**Excerpt:**
################

According to this article California IS one of the few states that limits deficiency judgments.
http://www.washingtonpost.com/wp-dyn/content/article/2009/11/25/AR2009112504186.html
Excerpt 1:
"[U of Arizona law professor, Brent T.] White argues that far more of the estimated 15 million American homeowners who are underwater on their mortgages should stiff their lenders and take a hike.
"Doing so, he suggests, could save some of them hundreds of thousands of dollars that they 'have no reasonable prospect of recouping' in the years ahead. Plus the penalties are nowhere near as painful or long-lasting as they might assume.
" 'Homeowners should be walking away in droves,' according to White. 'But they aren't. And it's not because the financial costs of foreclosure outweigh the benefits.' Sure, credit scores get whacked when you walk away, he acknowledges. But as long as you stay current with other creditors, 'one can have a good credit rating again -- meaning above 660 -- within two years after a foreclosure.'
"Better yet, you can default 'strategically.' Buy all the major items you'll need for the next couple of years -- a new car, even a new house -- just before you pull the plug on your current mortgage lender.
" 'Most individuals should be able to plan in advance for a few years of limited credit,' White said, with minimal disruptions to their lifestyles."
Excerpt 2:
"The main point, [White] says, is that too often people's emotions get in the way of clear financial thinking about mortgages, turning them into what he calls 'woodheads' -- 'individuals who choose not to act in their own self-interest.' Most owners are too worried about feelings of shame and embarrassment following a foreclosure, and ignore the powerful financial reasons for going through with it, he said.

################

**Entries provided:**
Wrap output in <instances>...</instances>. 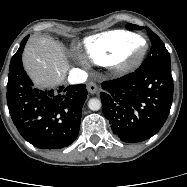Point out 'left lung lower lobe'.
<instances>
[{
    "mask_svg": "<svg viewBox=\"0 0 187 187\" xmlns=\"http://www.w3.org/2000/svg\"><path fill=\"white\" fill-rule=\"evenodd\" d=\"M103 113L123 142H141L165 123L173 100L170 66L140 67L135 72L103 82Z\"/></svg>",
    "mask_w": 187,
    "mask_h": 187,
    "instance_id": "0a47b994",
    "label": "left lung lower lobe"
}]
</instances>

################

**Tasks:**
1: In the excerpts on mortgage default, why does White say underwater homeowners are not walking away in greater numbers? Answer in one to three sentences.
2: Answer these questions from the excerpts on mortgage default, one line each:
(a) How many American homeowners are estimated to be underwater on their mortgages?
(b) According to White, what credit score counts as a good rating again, and how soon after a foreclosure can it be reached?
(c) What does White call individuals who choose not to act in their own self-interest?

**Final results:**
1: White says the financial costs of foreclosure do not outweigh the benefits. Instead, emotions get in the way of clear financial thinking: most owners worry too much about shame and embarrassment after a foreclosure and ignore the strong financial reasons for going through with it.

2:
(a) An estimated 15 million.
(b) A score above 660, within two years, as long as the person stays current with other creditors.
(c) "Woodheads."